Newspaper and radio reporter Juan Rodríguez has experienced firsthand the consequences of being considered an “opposition journalist”.
“In 2007 I was communications and press officer for the Executive Secretariat of the National System for Disaster Prevention and Care, when the Sandinista government came into power and they cancelled my contract with no legal justification. They fired me because they suspected that I belonged to the right-wing media,” he told IPS.
Since then, Rodríguez has got around a series of barriers and a lack of institutional support to make radio programmes, while complaining about political harassment for having headed the independent Association of Journalists of Nicaragua.
Journalist Luis Galeano, director of the local radio and television programme Café con Voz, put it like this: “As a journalist I always work thinking whether tomorrow we are going to be able to go on the air.” His programme, broadcast by a local TV station and a network of community radios, is not yet considered “opposition”, but Galeano is worried that any day now the authorities will apply pressure to remove it from the air.
“I don’t know whether the government will all of a sudden get annoyed with what I say or do in my programme and order its closure, or whether business people are going to request that my programme be shut down, or whether they will pressure the few business people that support the media to stop backing us. The truth is that I live in constant worry about whether or not I will remain on the air,” he said.
Dozens of journalists have complained about the same sense of uncertainty, to Nicaraguan human rights lawyer Juan Carlos Arce with the non-governmental Nicaraguan Human Rights Centre.
Freedom of expression, according to the United Nations, is based on “the freedom to seek, receive and impart information.” In the current situation this right is not guaranteed for individual citizens, collectives or independent journalists, due to a secretive government policy,” Arce told IPS.
According to the activist, the 2007 policy is based on the strict control of public information and manifests itself as a gag order for civil servants.
For Arce, the problem of freedom of expression is exacerbated by government control of the media. This, in his opinion, “runs counter to the government’s obligation to promote pluralism and independence in the media.”

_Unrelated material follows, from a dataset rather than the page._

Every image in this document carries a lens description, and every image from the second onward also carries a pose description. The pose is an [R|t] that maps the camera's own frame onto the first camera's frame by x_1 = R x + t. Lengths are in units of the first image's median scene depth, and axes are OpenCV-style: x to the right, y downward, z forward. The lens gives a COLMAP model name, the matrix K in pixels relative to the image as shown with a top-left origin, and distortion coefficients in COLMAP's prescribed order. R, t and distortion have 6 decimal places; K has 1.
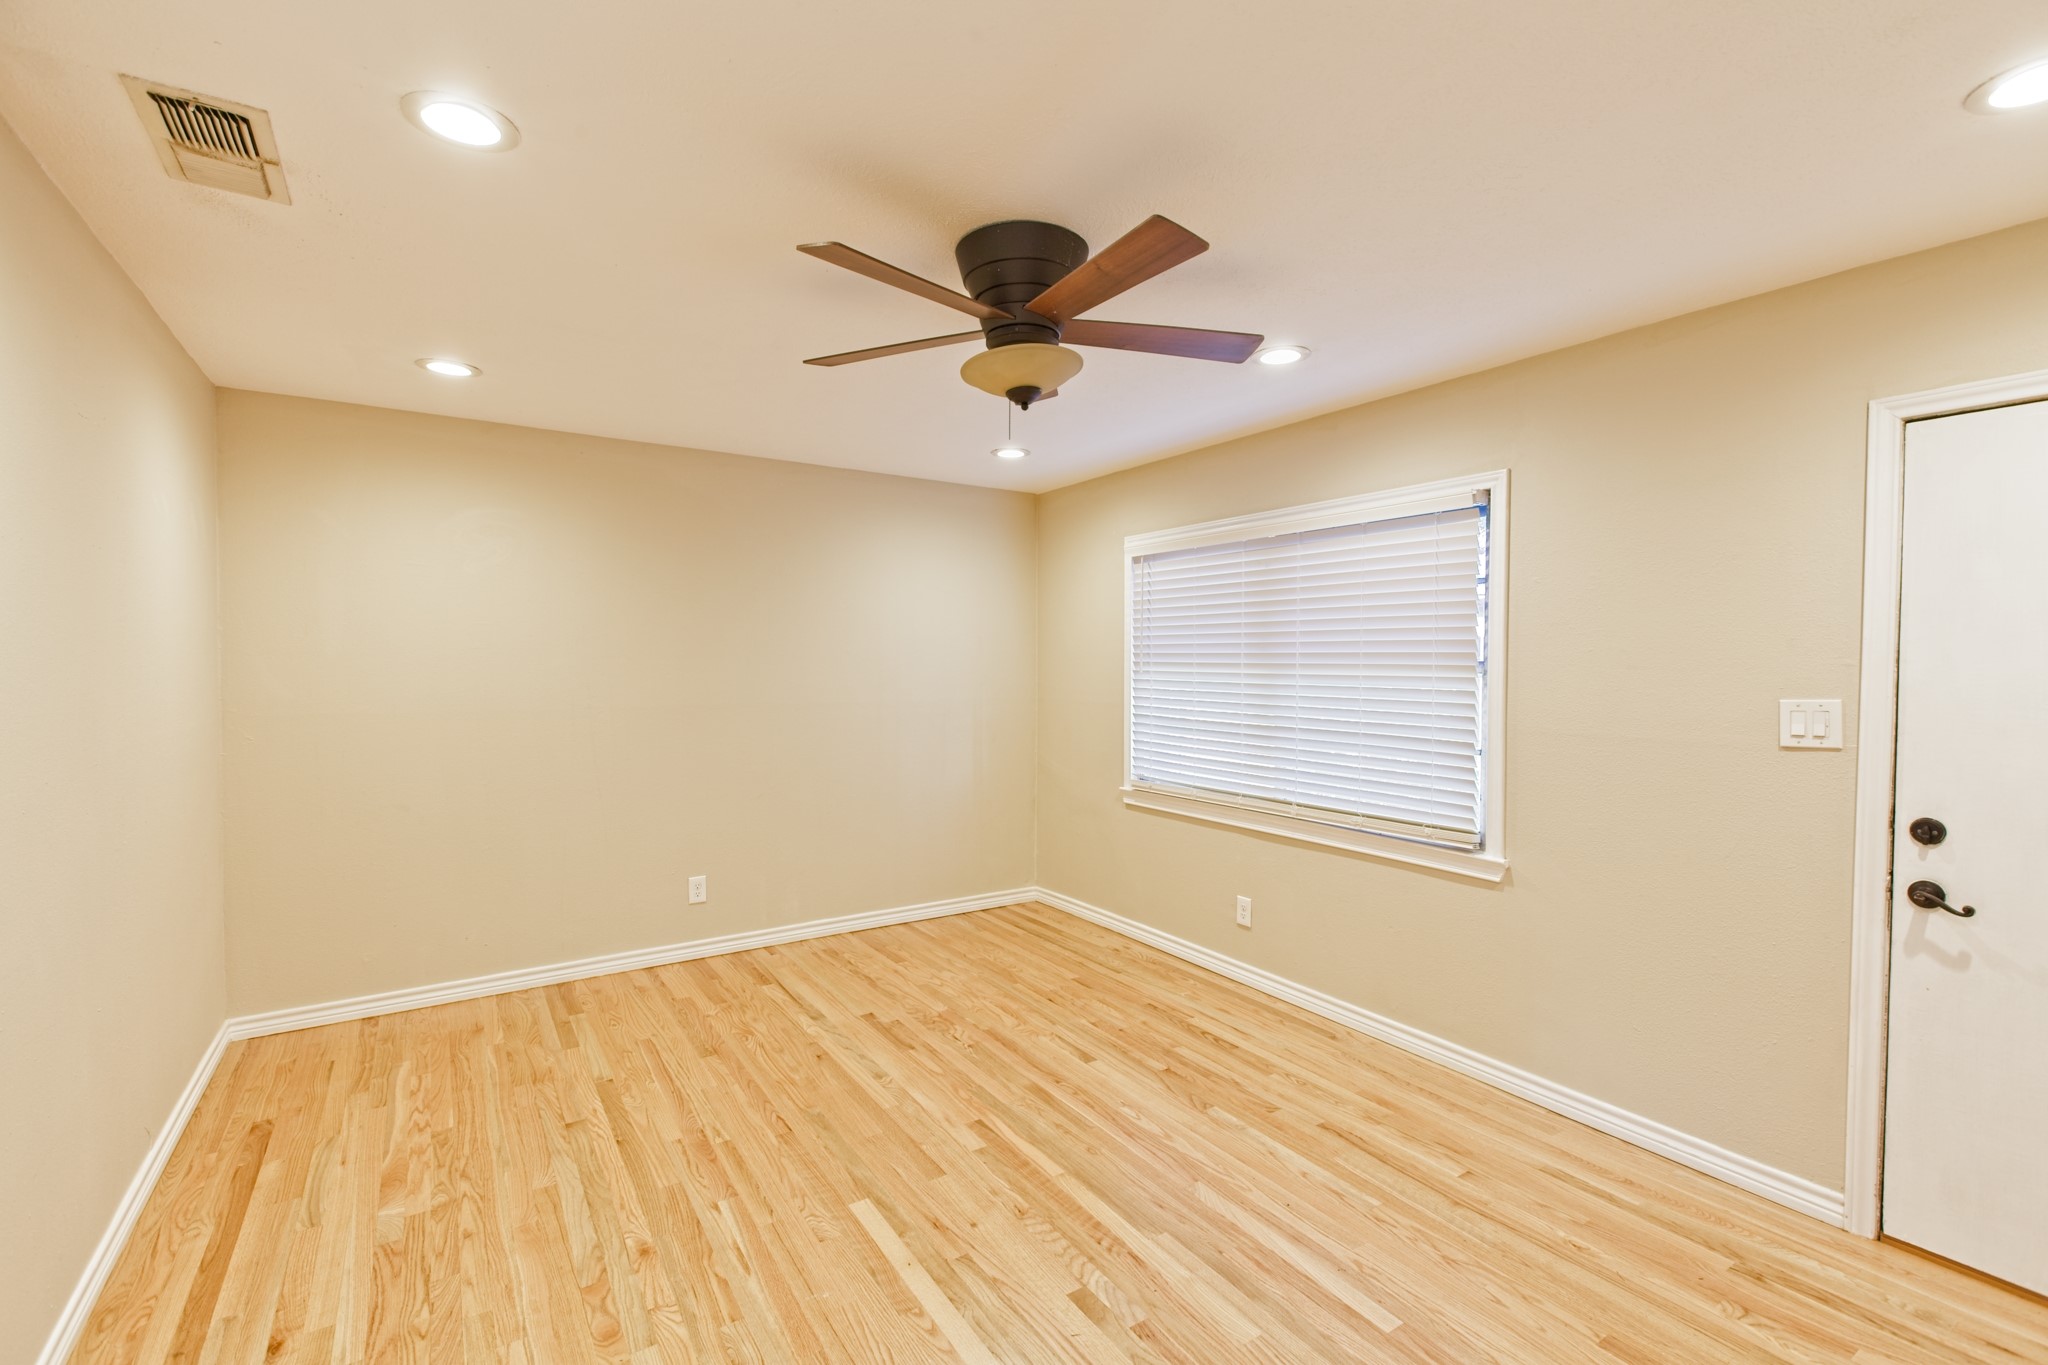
lens RADIAL K [[900.1, 0, 1026.4], [0, 900.1, 687.5], [0, 0, 1]] dist [0.023444, -0.012011]
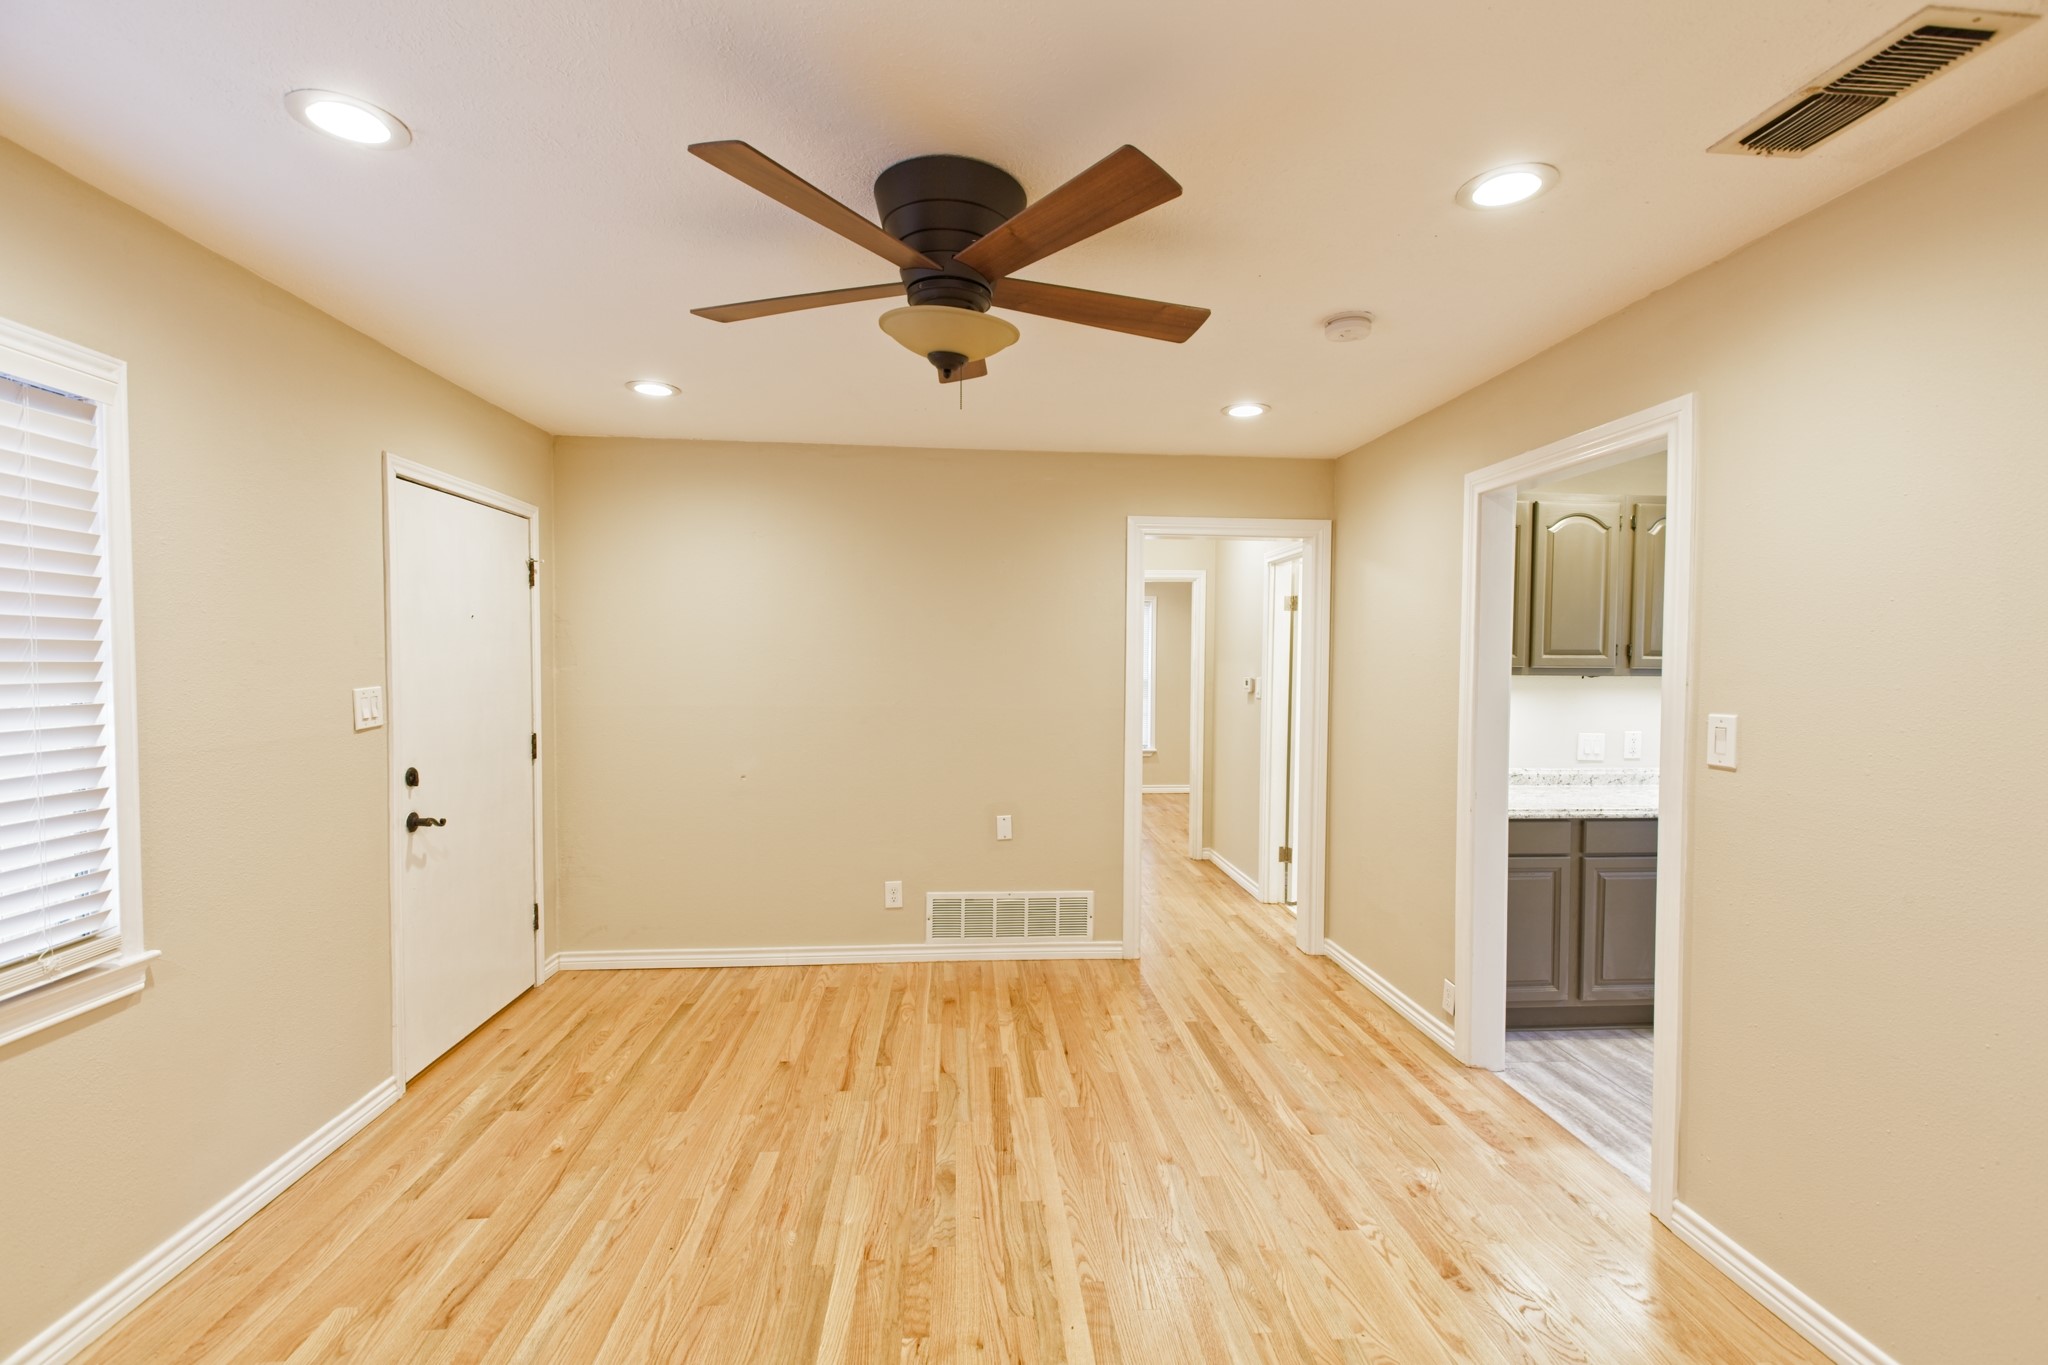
lens RADIAL K [[900.1, 0, 1026.4], [0, 900.1, 687.5], [0, 0, 1]] dist [0.023444, -0.012011]
pose [[-0.876888, -0.025622, 0.480011, -0.350289], [0.004160, 0.998137, 0.060877, -0.041787], [-0.480676, 0.055379, -0.875148, 1.227745]]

In this Central American nation of 6.2 million people, in 2007 there was only one TV channel and one radio station in the hands of the governing Sandinista National Liberation Front (FSLN) , another state-owned station and two other pro-government stations, as well as several others close to the government.
In 2017, according to Arce, more than 80 per cent of the radio stations, TV channels, print media and on-line programmes are under the control of the FSLN, controlled by family members, political operators and like-minded journalists, although some occasionally declare themselves publicly as independent.
“As an advocate, the biggest problem is the lack of information of the institutions and the fact that that many people avoid speaking out because they fear retaliation from the government,” he said.
Arce said the absence of the government in the continental forums to debate on freedom of expression is shown not only by the empty chairs during the 161st session of the IACHR, but also in the countless pronouncements of international bodies on violations of human rights and other universal rights.
To illustrate, Arce mentioned U.N. criticisms in its Universal Periodic Review on Nicaragua in 2014, and other reports issued since 2008 by the U.S. State Department, the European Parliament, the OAS, Human Rights Watch, Reporters Without Borders, the Inter American Press Association, Freedom House, and Amnesty International, among others.
Published on IPS' website on March 31, 2017.